Dans le onzième tome dont je parle, il y a des allusions à des volumes ultérieurs et précédent. Nestor Ibarra, dans un article déjà classique de la NRF, a nié l’existence de ces à-côtés. Ezequiel Martínez Estrada et Drieu La Rochelle ont réfuté, peut-être victorieusement, ce doute. Le fait est que jusqu’à présent les enquêtes les plus diligentes ont été stériles. C’est en vain que nous avons bouleversé les bibliothèques des deux Amériques et d’Europe. Alphonso Reyes, excédé de ces fatigues subalternes de caractère policier, propose qu’à nous tous nous entreprenions le travail de reconstituer ex ungue leonem les tomes nombreux et massifs qui manquent. il estime sérieux et badin à la fois, qu’une génération de lönistes peut y suffire.
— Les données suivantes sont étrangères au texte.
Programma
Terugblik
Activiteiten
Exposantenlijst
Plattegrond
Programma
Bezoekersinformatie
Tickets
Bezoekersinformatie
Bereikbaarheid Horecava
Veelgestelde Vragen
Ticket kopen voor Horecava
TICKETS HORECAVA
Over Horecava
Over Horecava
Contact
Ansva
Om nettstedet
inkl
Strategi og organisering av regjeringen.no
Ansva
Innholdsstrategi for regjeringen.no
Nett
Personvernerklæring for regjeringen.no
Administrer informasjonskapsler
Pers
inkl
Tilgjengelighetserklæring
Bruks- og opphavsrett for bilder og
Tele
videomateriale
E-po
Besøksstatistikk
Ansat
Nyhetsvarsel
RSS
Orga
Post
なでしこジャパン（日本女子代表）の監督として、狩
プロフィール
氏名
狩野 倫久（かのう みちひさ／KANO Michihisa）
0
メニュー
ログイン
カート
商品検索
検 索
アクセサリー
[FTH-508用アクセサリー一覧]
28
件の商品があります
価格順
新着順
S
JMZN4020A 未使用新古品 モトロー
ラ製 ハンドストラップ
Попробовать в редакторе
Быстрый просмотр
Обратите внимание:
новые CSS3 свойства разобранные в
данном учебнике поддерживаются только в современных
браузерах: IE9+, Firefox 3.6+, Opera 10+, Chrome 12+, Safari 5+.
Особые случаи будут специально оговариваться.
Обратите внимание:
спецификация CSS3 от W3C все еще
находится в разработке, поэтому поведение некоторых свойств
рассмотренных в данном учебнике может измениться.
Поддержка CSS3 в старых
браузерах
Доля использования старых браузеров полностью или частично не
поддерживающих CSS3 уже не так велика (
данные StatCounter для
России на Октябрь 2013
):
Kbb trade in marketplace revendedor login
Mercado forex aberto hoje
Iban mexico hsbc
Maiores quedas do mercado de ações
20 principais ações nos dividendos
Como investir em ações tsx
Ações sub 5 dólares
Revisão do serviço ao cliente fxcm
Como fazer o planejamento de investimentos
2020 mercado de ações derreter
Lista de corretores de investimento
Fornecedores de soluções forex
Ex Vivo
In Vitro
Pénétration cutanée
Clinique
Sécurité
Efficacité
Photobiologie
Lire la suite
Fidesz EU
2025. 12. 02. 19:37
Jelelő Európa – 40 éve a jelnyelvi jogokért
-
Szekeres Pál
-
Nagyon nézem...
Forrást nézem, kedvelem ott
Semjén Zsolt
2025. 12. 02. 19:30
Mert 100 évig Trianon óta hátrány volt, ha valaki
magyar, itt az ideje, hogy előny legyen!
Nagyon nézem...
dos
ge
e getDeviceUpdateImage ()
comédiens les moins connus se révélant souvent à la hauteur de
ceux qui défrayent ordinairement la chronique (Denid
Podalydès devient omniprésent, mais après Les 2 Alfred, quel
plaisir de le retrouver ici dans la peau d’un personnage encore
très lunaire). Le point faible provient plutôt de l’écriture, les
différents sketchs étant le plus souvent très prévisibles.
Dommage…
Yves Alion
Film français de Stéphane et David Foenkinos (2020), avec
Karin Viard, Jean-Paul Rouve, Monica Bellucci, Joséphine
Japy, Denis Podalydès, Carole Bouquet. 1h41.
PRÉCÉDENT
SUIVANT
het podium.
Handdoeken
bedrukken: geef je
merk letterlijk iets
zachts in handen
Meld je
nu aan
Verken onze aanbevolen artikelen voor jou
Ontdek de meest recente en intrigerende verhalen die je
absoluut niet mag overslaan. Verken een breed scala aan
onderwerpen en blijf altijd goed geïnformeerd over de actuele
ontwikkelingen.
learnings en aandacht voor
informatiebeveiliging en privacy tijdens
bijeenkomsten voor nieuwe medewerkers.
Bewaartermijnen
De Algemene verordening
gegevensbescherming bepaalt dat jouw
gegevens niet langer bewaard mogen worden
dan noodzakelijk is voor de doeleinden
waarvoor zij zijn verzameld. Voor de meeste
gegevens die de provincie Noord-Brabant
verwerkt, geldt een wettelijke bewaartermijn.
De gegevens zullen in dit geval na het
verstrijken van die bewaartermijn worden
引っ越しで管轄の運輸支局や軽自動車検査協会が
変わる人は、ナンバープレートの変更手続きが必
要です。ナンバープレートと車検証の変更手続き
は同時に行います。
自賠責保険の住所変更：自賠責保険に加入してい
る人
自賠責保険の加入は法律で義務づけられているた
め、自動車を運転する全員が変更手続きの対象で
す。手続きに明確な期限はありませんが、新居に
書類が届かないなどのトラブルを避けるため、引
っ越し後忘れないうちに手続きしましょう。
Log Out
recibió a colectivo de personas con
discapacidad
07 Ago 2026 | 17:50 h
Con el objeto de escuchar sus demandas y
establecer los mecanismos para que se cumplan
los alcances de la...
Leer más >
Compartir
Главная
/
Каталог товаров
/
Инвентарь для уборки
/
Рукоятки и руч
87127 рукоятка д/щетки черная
Ce calcul hasardeux nous ramène au problème fondamental : Quels furent les inventeurs de Tlön ? Le pluriel est inévitable, car l’hypothèse d’un seul inventeur — d’un Leibniz infini travaillant dans les ténèbres et dans la modestie — a été écartée à l’unanimité. On conjecture que ce brave new world est l’œuvre d’une société secrète d’astronomes, de biologistes, d’ingénieurs, de métaphysiciens, de peintres, de géomètres… dirigés par un obscur homme de génie. Les individus qui dominent ces disciplines diverses abondent, mais non les hommes capables d’invention et moins encore ceux qui sont capables de subordonner l’invention à un plan systématique rigoureux. Ce plan est si vaste que la contribution de haque écrivain est infinitésimale. Au début, on crut que Tlön était un pur chaos, une irresponsable licence de l’imagination ; on sait maintenant que c’est un cosmos, et les lois intimes qui le régissent ont été formulées, du moins provisoirement. Qu’il me suffise de rappeler que l’ordre observé dans le onzième tome est si lucide et si juste que les contradictions apparentes de ce volume sont la pierre fondamentale de la preuve que les autres existent Les revues populaires ont divulgué, avec un excès pardonnable, la zoologie et la topographie de Tlön ; je pense que ses tigres transparents et ses tours de sang ne méritent pas, peut-être, l’attention continuelle de tous les hommes. J’ai l’audace de demander quelque minutes pour exposer sa conception de l’univers.